Funding announced for new ARC Training Centre at QUT for collaborative robots

Professor Jonathan Roberts at the Queensland University of Technology will lead the research.

A research team lead by the Queensland University of Technology (QUT) has received $4.9 million from the Australian Research Council (ARC) for a new training centre for collaborative robots in manufacturing.

The joint project between QUT, The University of Technology Sydney (UTS), Swinburne University of Technology, and the Advanced Robotics for Manufacturing Hub (ARM Hub), will train researchers, engineers, technologists and manufacturing leaders with industry expertise needed for safety, quality assurance, production efficiency, and workforce readiness.

The centre, to be headquartered at QUT, with two other locations at UTS and Swinburne University, aims to build human and technical capability needed to underpin Australia’s global competitiveness in advanced manufacturing.

QUT professor in robotics Jonathan Roberts said the project is about opening up new opportunities for manufacturers and sharing research outcomes among the industry partners.

“There’s a whole lot of manufacturing where you’re making small runs, or there’s many Australian manufacturers who reconfigure their factory every few days or every few weeks to make a batch of a product,” he said.

“In those situations, it’s often not realistic to set up a 100 per cent automated production line. It’s more likely to be a mixture of machines and people.”

The intended outcome is to support Australian manufacturers to shift toward higher-potential markets, compete globally and attract and retain a digitally-capable workforce.

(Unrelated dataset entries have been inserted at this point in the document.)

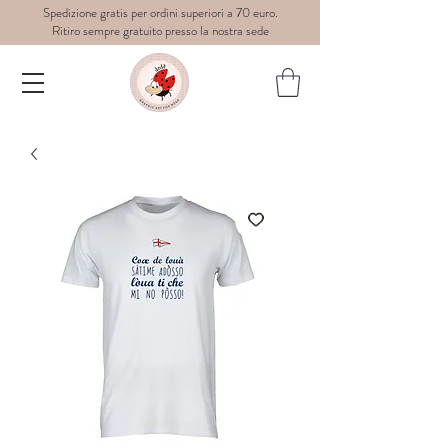
Spedizione gratis per ordini superiori a 70 euro.
Ritiro sempre gratuito presso la nostra sede
Dedè-
graphic
art for
wear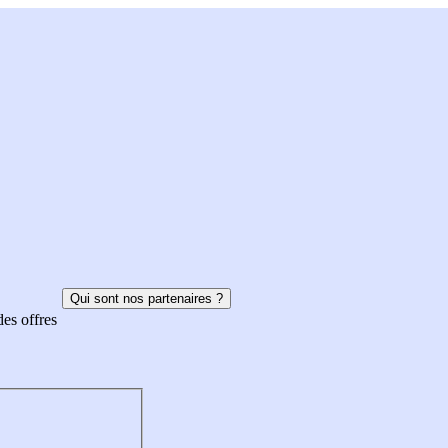
Qui sont nos partenaires ?
des offres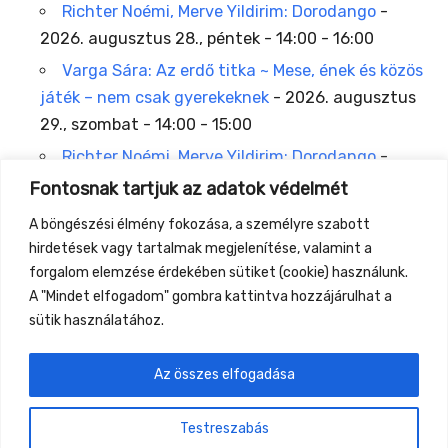
Richter Noémi, Merve Yildirim: Dorodango
-
2026. augusztus 28., péntek - 14:00 - 16:00
Varga Sára: Az erdő titka ~ Mese, ének és közös
játék – nem csak gyerekeknek
- 2026. augusztus
29., szombat - 14:00 - 15:00
Richter Noémi, Merve Yildirim: Dorodango
-
2026. augusztus 29., szombat - 15:00 - 16:00
Fontosnak tartjuk az adatok védelmét
Hollerbach Emil : Az én saját könyvem (zine-
A böngészési élmény fokozása, a személyre szabott
készítés gyyerekeknek)
- 2026. augusztus 30.,
hirdetések vagy tartalmak megjelenítése, valamint a
vasárnap - 09:00 - 11:00
forgalom elemzése érdekében sütiket (cookie) használunk.
A "Mindet elfogadom" gombra kattintva hozzájárulhat a
sütik használatához.
Az összes elfogadása
←
Previous Location
Next Location
→
Testreszabás
Gyüttment Találkozó, 2026. augusztus 27-30.,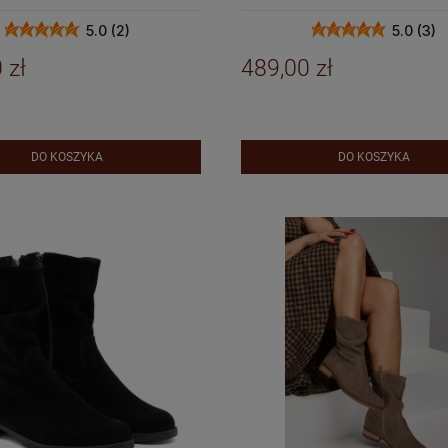
5.0 (2)
5.0 (3)
 zł
489,00 zł
DO KOSZYKA
DO KOSZYKA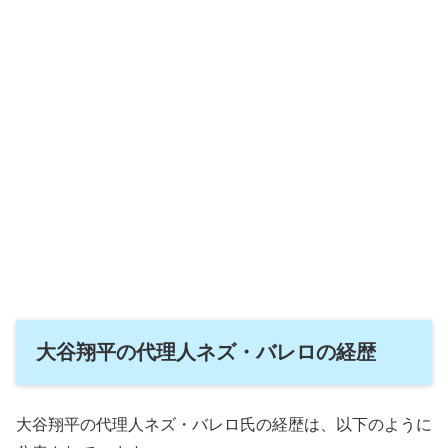
大谷翔平の代理人ネズ・バレロの経歴
大谷翔平の代理人ネズ・バレロ氏の経歴は、以下のように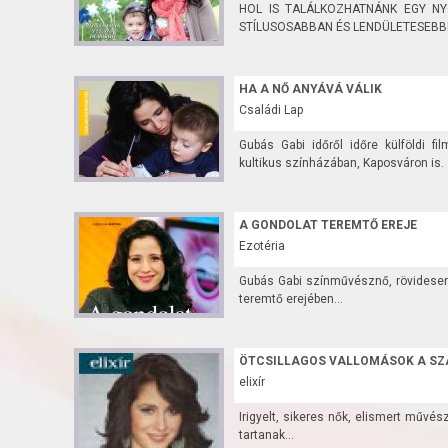
HOL IS TALÁLKOZHATNÁNK EGY NY
STÍLUSOSABBAN ÉS LENDÜLETESEBBE
HA A NŐ ANYÁVÁ VÁLIK
Családi Lap
Gubás Gabi időről időre külföldi fi
kultikus színházában, Kaposváron is.
A GONDOLAT TEREMTŐ EREJE
Ezotéria
Gubás Gabi színművésznő, rövidese
teremtő erejében...
ÖTCSILLAGOS VALLOMÁSOK A S
elixír
Irigyelt, sikeres nők, elismert művés
tartanak...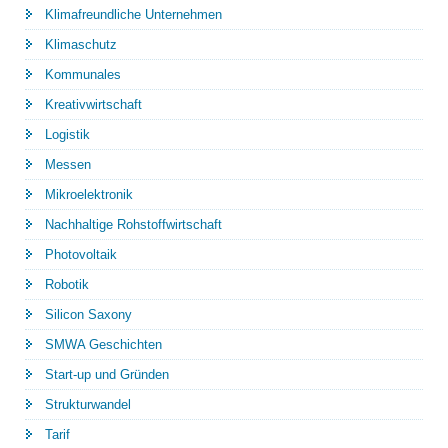
Klimafreundliche Unternehmen
Klimaschutz
Kommunales
Kreativwirtschaft
Logistik
Messen
Mikroelektronik
Nachhaltige Rohstoffwirtschaft
Photovoltaik
Robotik
Silicon Saxony
SMWA Geschichten
Start-up und Gründen
Strukturwandel
Tarif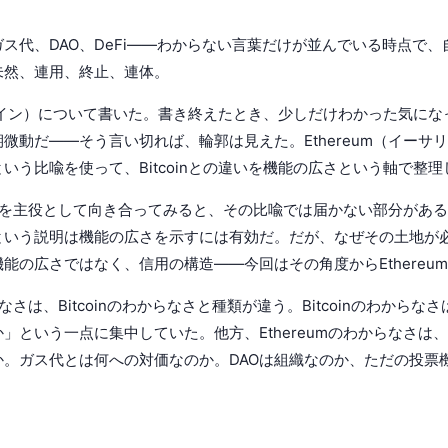
ス代、DAO、DeFi——わからない言葉だけが並んでいる時点で
未然、連用、終止、連体。
ットコイン）について書いた。書き終えたとき、少しだけわかった気に
微動だ——そう言い切れば、輪郭は見えた。Ethereum（イーサ
いう比喩を使って、Bitcoinとの違いを機能の広さという軸で整理
eumを主役として向き合ってみると、その比喩では届かない部分があ
という説明は機能の広さを示すには有効だ。だが、なぜその土地が
能の広さではなく、信用の構造——今回はその角度からEthereu
らなさは、Bitcoinのわからなさと種類が違う。Bitcoinのわから
」という一点に集中していた。他方、Ethereumのわからなさは
。ガス代とは何への対価なのか。DAOは組織なのか、ただの投票機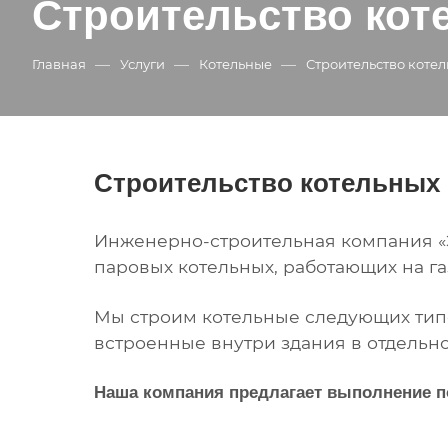
Строительство кот
—
—
—
Главная
Услуги
Котельные
Строительство коте
Строительство котельных
Инженерно-строительная компания «
паровых котельных, работающих на га
Мы строим котельные следующих типо
встроенные внутри здания в отдель
Наша компания предлагает выполнение по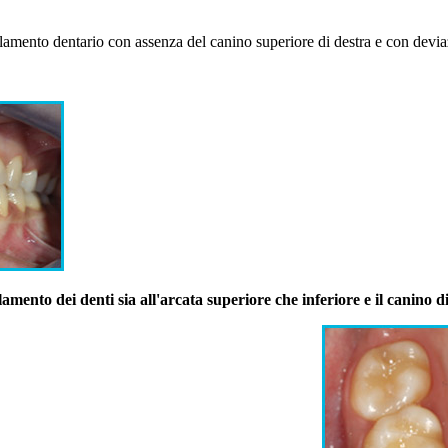
lamento dentario con assenza del canino superiore di destra e con devia
mento dei denti sia all'arcata superiore che inferiore e il canino di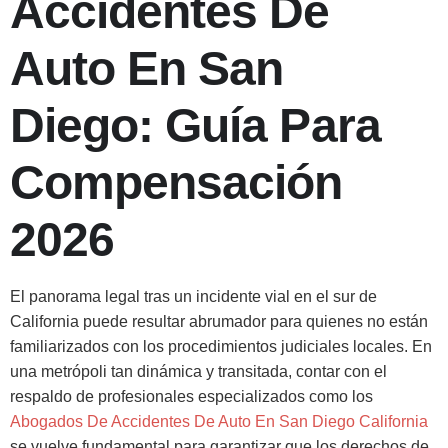
Accidentes De
Auto En San
Diego: Guía Para
Compensación
2026
El panorama legal tras un incidente vial en el sur de
California puede resultar abrumador para quienes no están
familiarizados con los procedimientos judiciales locales. En
una metrópoli tan dinámica y transitada, contar con el
respaldo de profesionales especializados como los
Abogados De Accidentes De Auto En San Diego California
se vuelve fundamental para garantizar que los derechos de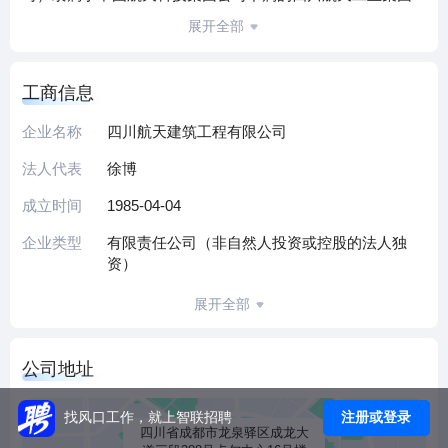
有限公司，是中国航天科技集团公司所属的唯一一家集房屋
展开全部
建筑、市政、土石方、钢结构、公路、装饰装修为一体的大
型国有企业。
工商信息
公司位于GDP居全省首位的国家级经济技术开发区——成都
市龙泉驿区，天府新区核心区域，年产值收入逾30亿元。创
企业名称
四川航天建筑工程有限公司
业风雨路，航建砥砺行，在艰苦奋斗的岁月里，公司经营业
法人代表
徐博
绩迅猛增长，管理水平稳步提升，拥有建筑工程施工总承包
一级、市政公用工程施工总承包一级、公路工程施工总承包
成立时间
1985-04-04
一级、钢结构工程专业承包一级等6个一级资质和水利水电工
企业类型
有限责任公司（非自然人投资或控股的法人独
程施工总承包二级等6个二级资质。公司积极布局全国区域市
资）
场，先后在重庆、深圳、珠海、广州、云南、青海、内蒙
展开全部
古、浙江等地设立了分公司。目前公司正处于大力开发拓展
PPP和EPC项目、航天产业园建设的机遇期。
公司始终把“人力资源是第一资源”这一理念作为生存发展之
公司地址
本。拟从全国引进大批高素质的经营管理、工程技术类等专
业人才，并加大对人才的选拔和培养力度，并通过人才测
注册或登录
找风口工作，就上智联招聘
四川省成都市龙泉驿区成龙大
评、职业生涯规划为员工提供培训机会和广阔的发展空间。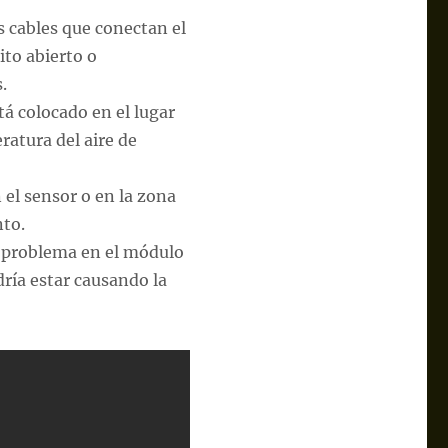
s cables que conectan el
ito abierto o
.
stá colocado en el lugar
atura del aire de
n el sensor o en la zona
nto.
problema en el módulo
dría estar causando la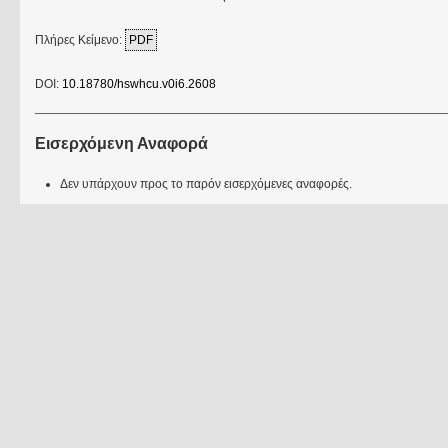
Πλήρες Κείμενο:
PDF
DOI:
10.18780/hswhcu.v0i6.2608
Εισερχόμενη Αναφορά
Δεν υπάρχουν προς το παρόν εισερχόμενες αναφορές.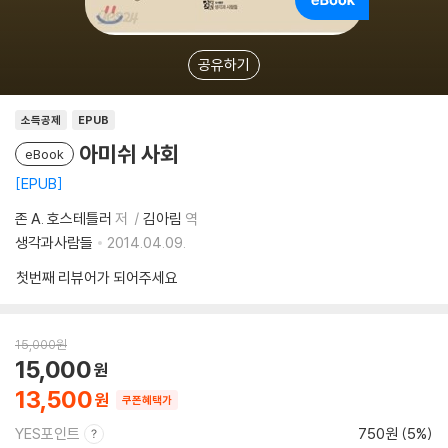
공유하기
소득공제
EPUB
아미쉬 사회
eBook
EPUB
존 A. 호스테틀러
저
김아림
역
생각과사람들
2014.04.09.
첫번째 리뷰어가 되어주세요
15,000
원
15,000
13,500
쿠폰혜택가
YES포인트
750원 (5%)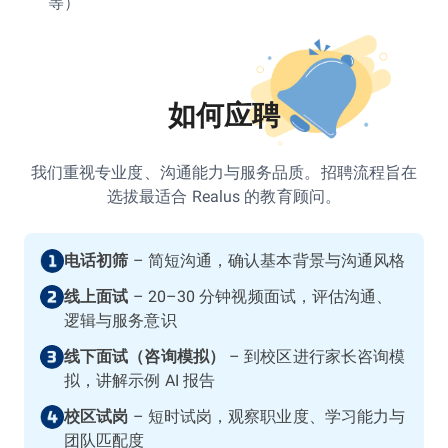
等）
如何应聘
我们重视专业度、沟通能力与服务品质。招聘流程旨在
选拔最适合 Realus 的教育顾问。
电话初筛
–
简短沟通，确认基本背景与沟通⻛格
线上面试
–
20–30 分钟视频面试，评估沟通、
逻辑与服务意识
线下面试（咨询模拟）
–
到校区进行家⻓咨询模
拟，讲解示例 AI 报告
校区试岗
–
短时试岗，观察职业度、学习能力与
团队匹配度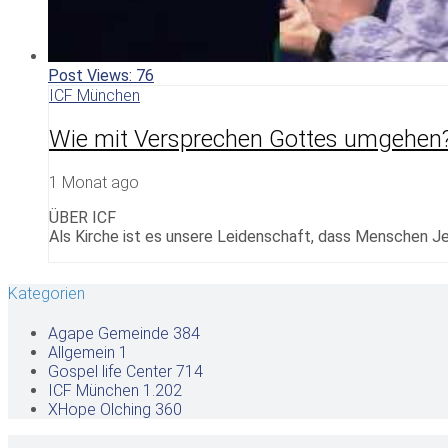
Post Views:
76
ICF München
Wie mit Versprechen Gottes umgehen
1 Monat ago
ÜBER ICF
Als Kirche ist es unsere Leidenschaft, dass Menschen Je
Kategorien
Agape Gemeinde
384
Allgemein
1
Gospel life Center
714
ICF München
1.202
XHope Olching
360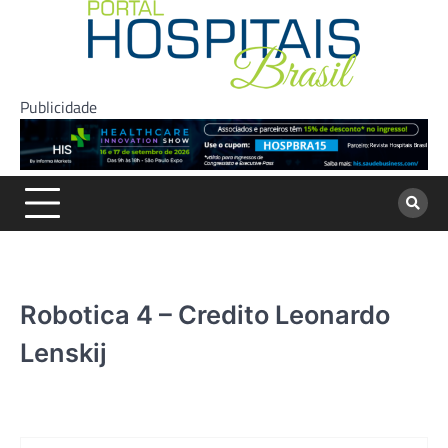
Skip
to
content
Publicidade
Robotica 4 – Credito Leonardo
Lenskij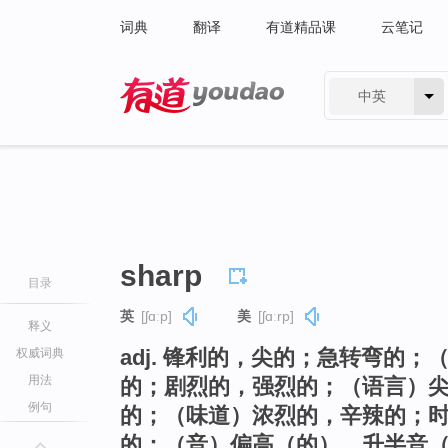
词典
翻译
有道精品课
云笔记
中英
有道 - 网易旗下搜索
sharp
目录
英
[ʃɑːp]
美
[ʃɑːrp]
释义
adj. 锋利的，尖的；急转弯的
权威词典
用法
的；剧烈的，强烈的；（语言）
例句
的；（味道）浓烈的，辛辣的；
的；（音）偏高（的），升半音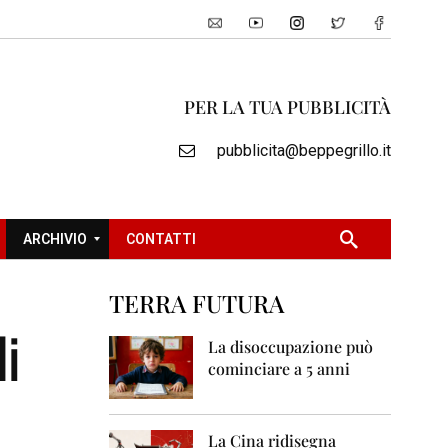
PER LA TUA PUBBLICITÀ
pubblicita@beppegrillo.it
ARCHIVIO
CONTATTI
TERRA FUTURA
2
li
0
La disoccupazione può
0
cominciare a 5 anni
5
2
0
La Cina ridisegna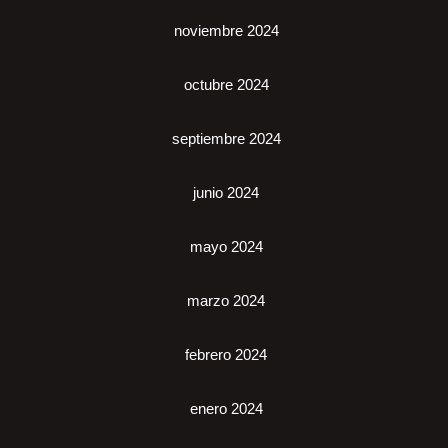
noviembre 2024
octubre 2024
septiembre 2024
junio 2024
mayo 2024
marzo 2024
febrero 2024
enero 2024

The training aims to address challenges around safety for people working in close proximity to robots in a shared environment.

Roberts said more research is needed into how robots can interpret what a human does through eye contact.

“There’s issues around how a human knows what the robot is going to do next,” he said. “It’s a fascinating problem, but it’s not an easy problem to solve.”

In the current economic climate, research into the use of collaborative robots addresses issues such as whether or not robots can increase business for manufacturers, and if manufacturers can make products using robots and people that are not currently possible.

“It’s the idea of re-shoring manufacturing so we can be more competitive if we use people and robots together,” Roberts said.

The centre is due to open in early 2021.